To be or not to be: finding a consensus in cell-fate

How organisms make stable developmental or physiological decisions, meaning that all cells of the body reach a consensus even when exposed to ambiguous environmental stimuli, is of fundamental interest in biology. The dauer stage of Caenorhabditis elegans, an alternative larval stage of diapause triggered by food limitation and crowding, provides excellent conditions for addressing this question.
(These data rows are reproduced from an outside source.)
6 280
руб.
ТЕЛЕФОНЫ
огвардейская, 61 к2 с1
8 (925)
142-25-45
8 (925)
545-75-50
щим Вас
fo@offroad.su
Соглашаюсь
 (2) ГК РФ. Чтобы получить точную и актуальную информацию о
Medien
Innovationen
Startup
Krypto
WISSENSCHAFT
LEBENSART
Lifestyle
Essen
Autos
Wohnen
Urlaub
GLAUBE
Strong mutations in the gene coding for the insulin/IGF receptor DAF-2 result in constitutive dauer arrest, but daf-2 genetic mosaics are not phenotypically mosaic. Instead all cells reach a consensus and animals either develop into dauers or adults. Thus a mechanism exists to ensure that all cells reach a consensus in their developmental fate. How diverse cell signaling cascades are integrated to ensure that all cells reach a consensus is unclear. I propose to identify novel genes important in the consensus of developmental fates. Animals carrying a weaker daf-2 mutation have an indeterminant developmental fate: about half of the worms become dauers and half develop into adults. I will look for mutations that prevent the cells in these animals from reaching a consensus, and cause them to have mixtures of dauer and non-dauer cells. A dauer- specific GFP-tagged reporter line will be used to screen for RNAi mutants with a defective consensus mechanism, in which the reporter is expressed in some but not all cells. Expression of the newly identified genes as well as genes known to affect the dauer vs. non-dauer decision will be analyzed via live-imaging of the animals as they undergo dauer formation. Additionally, DAF-2 signaling regulates aging of the animal. Therefore I will test whether the identified mutants also affect the consensus mechanism in life span regulation. Together this will help to unravel the mechanism that ensures organism-wide consensus of developmental decisions. Furthermore, our results will help to reveal the function of evolutionarily-conserved endocrine pathways that function not only in development but also in aging and diseases such as diabetes and cancer.